Bei Anwendung des § 10 Abs. 1 Z. 4 FrG hat die Behörde - wenn sie es, wie im vorliegenden Fall, unterläßt, Feststellungen über die Rechtmäßigkeit der Einreise zu treffen - auf die privaten und familiären Interessen des Fremden Bedacht zu nehmen, indem sie zu prüfen hat, ob sein Aufenthalt im Bundesgebiet die öffentliche Ruhe, Ordnung oder Sicherheit derart gefährden würde, daß die in Art. 8 Abs. 2 MRK genannten öffentlichen Interessen einen Eingriff in sein Privat- und Familienleben rechtfertigen (vgl. das hg. Erkenntnis vom 19. Mai 1994, Zl. 93/18/0380).
Auf Basis der Bescheidfeststellungen verfügte die Beschwerdeführerin weder über einen gewöhnlichen Sichtvermerk noch über eine Aufenthaltsbewilligung. Eine Einschränkung eines gedachten durch Art. 8 Abs. 1 MRK geschützten Rechtes der Beschwerdeführerin auf Neuzuwanderung zur Wahrung ihrer familiären Interessen im Inland durch die hier auf § 5 Abs. 1 AufG in Verbindung mit § 10 Abs. 1 Z. 4 FrG gestützte Entscheidung ist aus dem Gesichtspunkt der öffentlichen Ordnung und des damit verbundenen Rechtes des Staates auf Regelung der Neuzuwanderung aus dem Grunde des Art. 8 Abs. 2 MRK auch unter Bedachtnahme darauf gerechtfertigt, daß die Beschwerdeführerin infolge der Trennung von ihrem Ehegatten unter Depressionen litt. Es kann daher dahingestellt bleiben, ob der Beschwerdeführerin ein aus Art. 8 Abs. 1 MRK abgeleitetes Recht auf Familiennachzug überhaupt zusteht.

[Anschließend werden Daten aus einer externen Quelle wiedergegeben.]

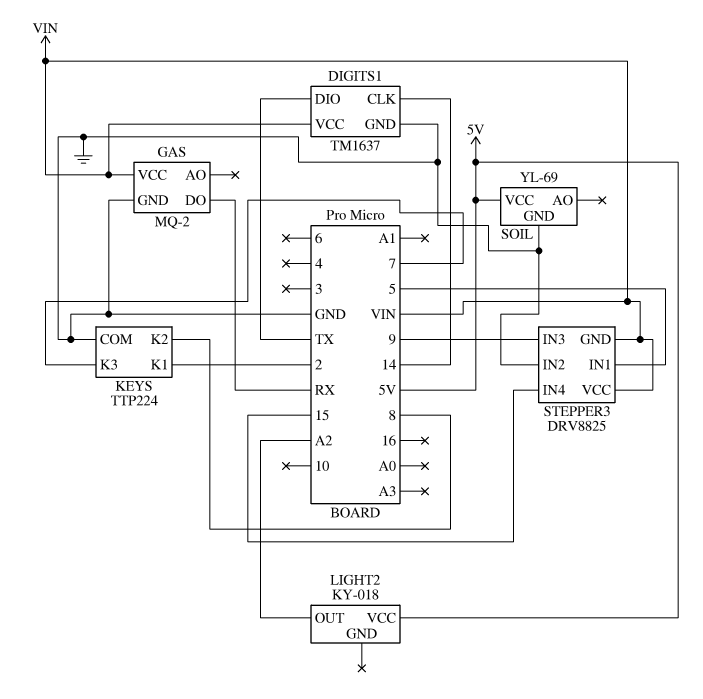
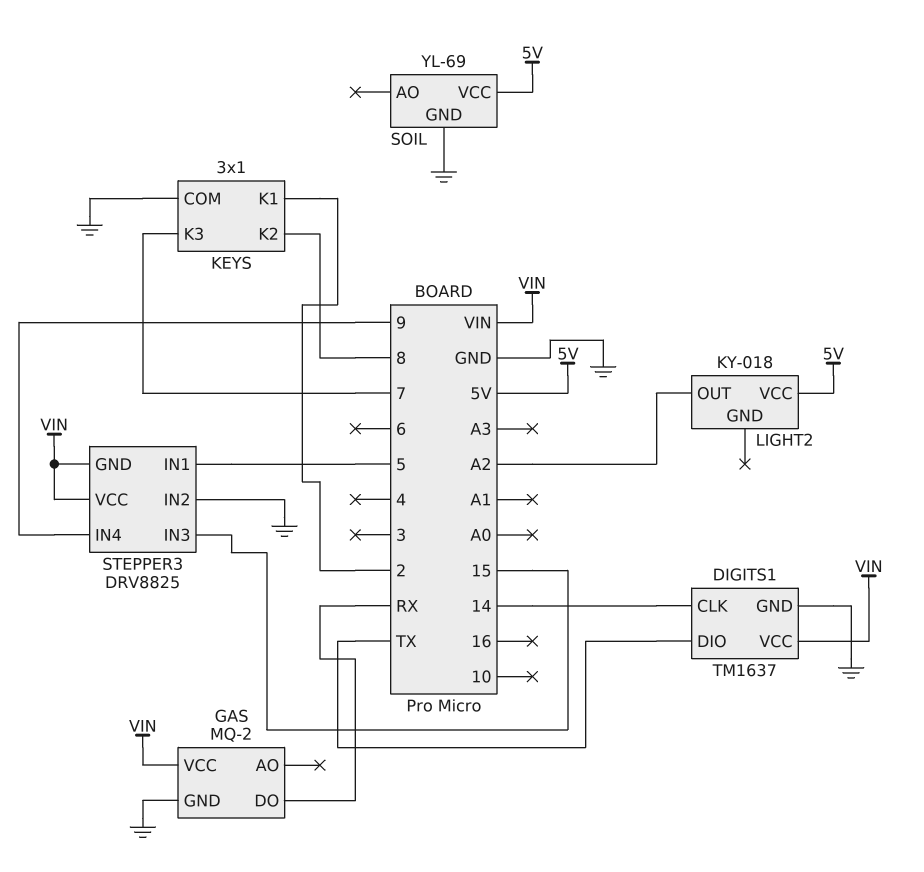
KEYS: TTP224 -> 3x1
STEPPER3 pin IN3: 9 -> 15
STEPPER3 pin IN4: 15 -> 9

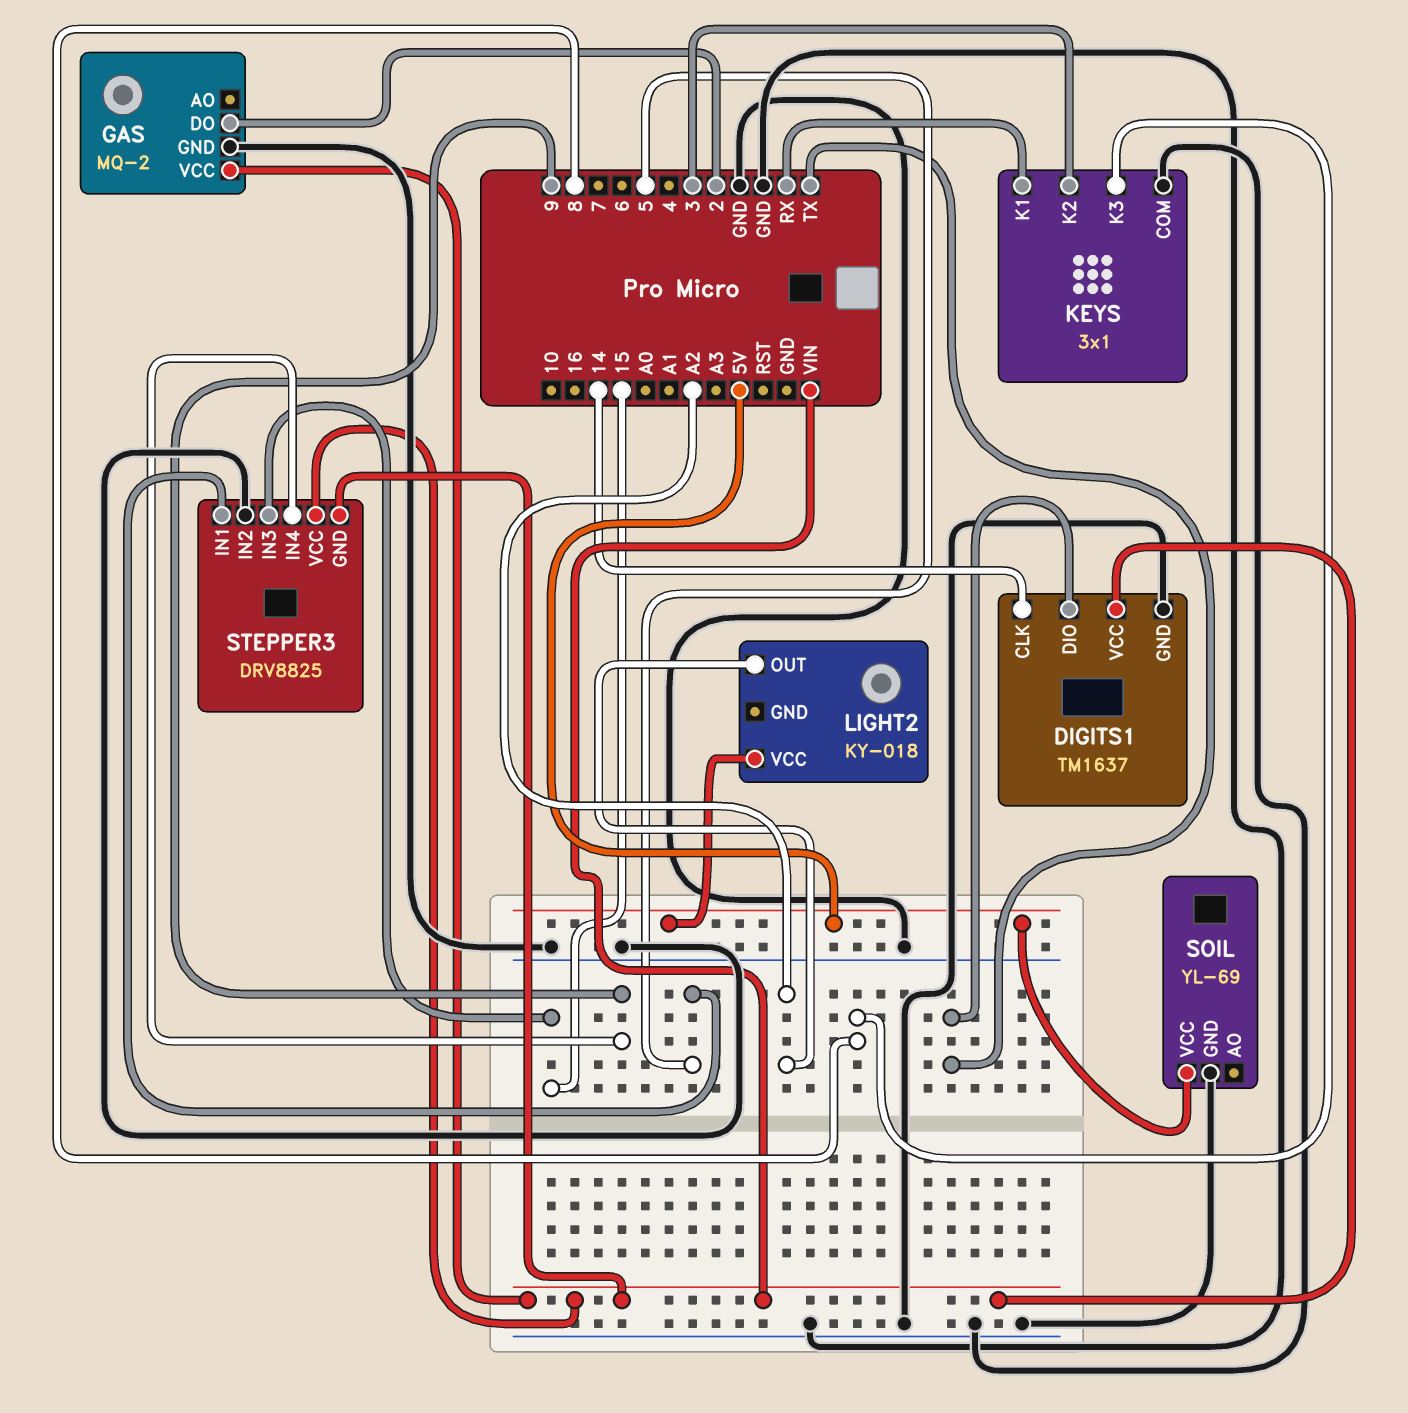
GAS pin DO: RX -> 2
KEYS pin K1: 2 -> RX
KEYS pin K2: 8 -> 3
KEYS pin K3: 7 -> 8

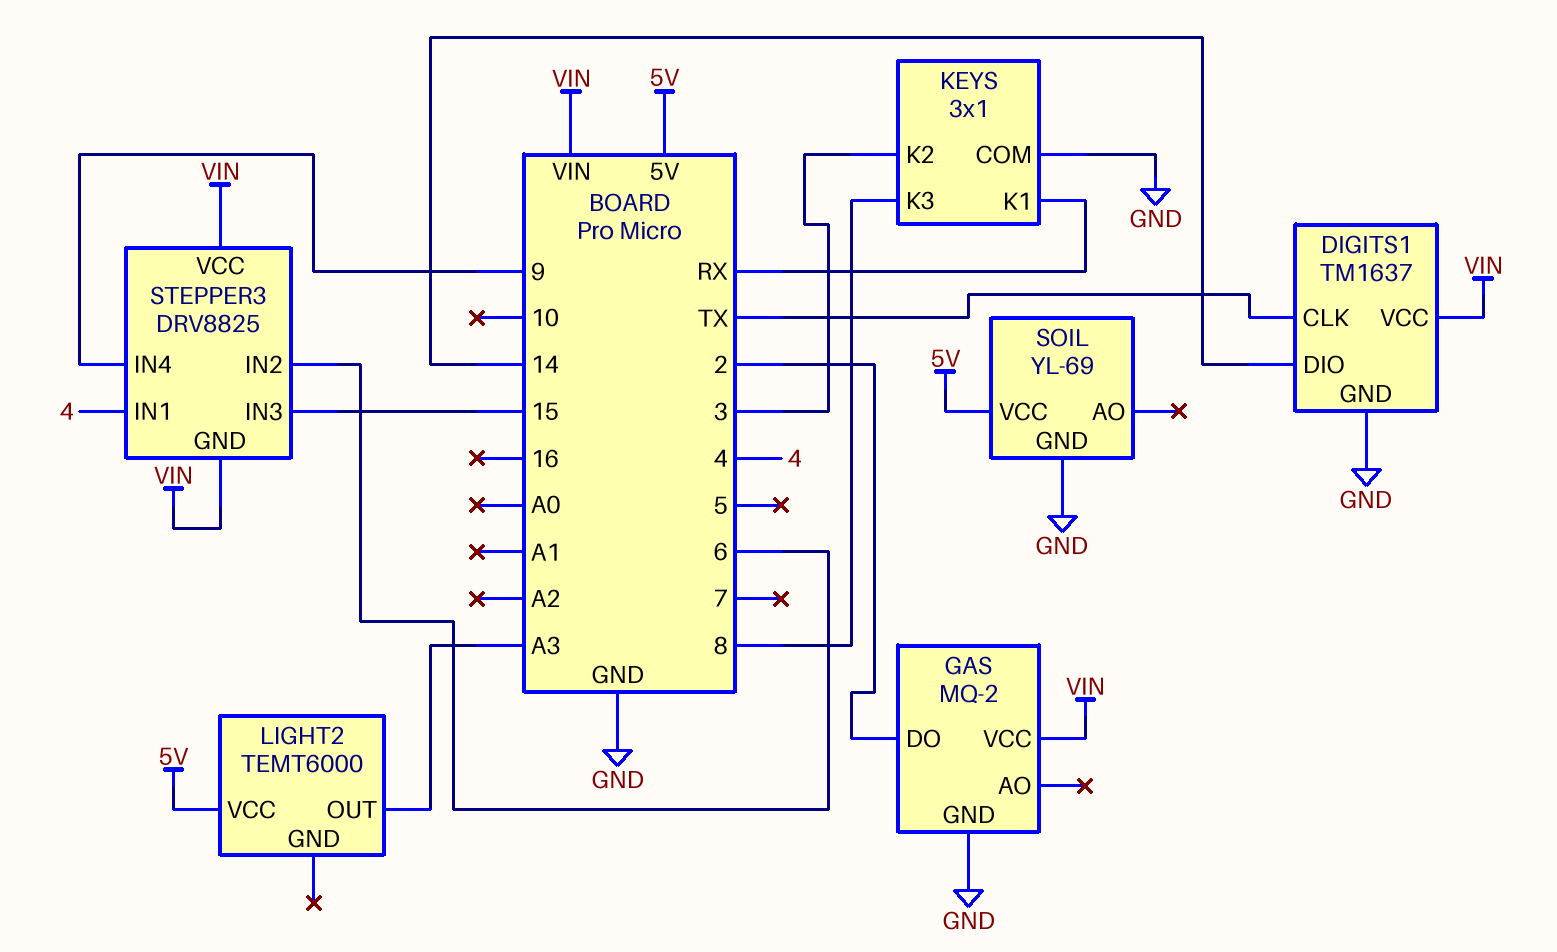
DIGITS1 pin CLK: 14 -> TX
DIGITS1 pin DIO: TX -> 14
LIGHT2: KY-018 -> TEMT6000
LIGHT2 pin OUT: A2 -> A3
STEPPER3 pin IN1: 5 -> 4
STEPPER3 pin IN2: GND -> 6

Wenn sich die Beschwerdeführerin in diesem Zusammenhang auf die Erkenntnisse des Verfassungsgerichtshofes vom 16. Juni 1995, Slg. Nr. 14.148, sowie vom 16. März 1995, Slg. Nr. 14.091, beruft, ist ihr zu entgegnen, daß diesen Erkenntnissen Fälle zugrundelagen, in denen sich der Fremde bereits viele Jahre rechtmäßig im Bundesgebiet aufhielt und diese Berechtigungen durch Zeitablauf endeten. Dies ist jedoch bei der Beschwerdeführerin nicht der Fall.
Aus diesen Erwägungen war die Beschwerde gemäß § 42 Abs. 1 VwGG als unbegründet abzuweisen.
Die Kostenentscheidung gründet sich auf die §§ 47 ff VwGG in Verbindung mit der Verordnung BGBl. Nr. 416/1994.
Von der beantragten Durchführung einer Verhandlung konnte gemäß § 39 Abs. 2 Z. 6 VwGG Abstand genommen werden, weil die Schriftsätze der Parteien des verwaltungsgerichtlichen Verfahrens und die dem Verwaltungsgerichtshof vorgelegten Akten des Verwaltungsverfahrens erkennen lassen, daß die mündliche Erörterung eine weitere Klärung der Rechtssache nicht erwarten läßt, und Art. 6 Abs. 1 MRK dem nicht entgegensteht.
Soweit Entscheidungen des Verwaltungsgerichtshofes zitiert wurden, die in der Amtlichen Sammlung der Erkenntnisse und Beschlüsse dieses Gerichtshofes nicht veröffentlicht sind, wird auf Art. 14 Abs. 4 der Geschäftsordnung des Verwaltungsgerichtshofes, BGBl. Nr. 45/1965, hingewiesen.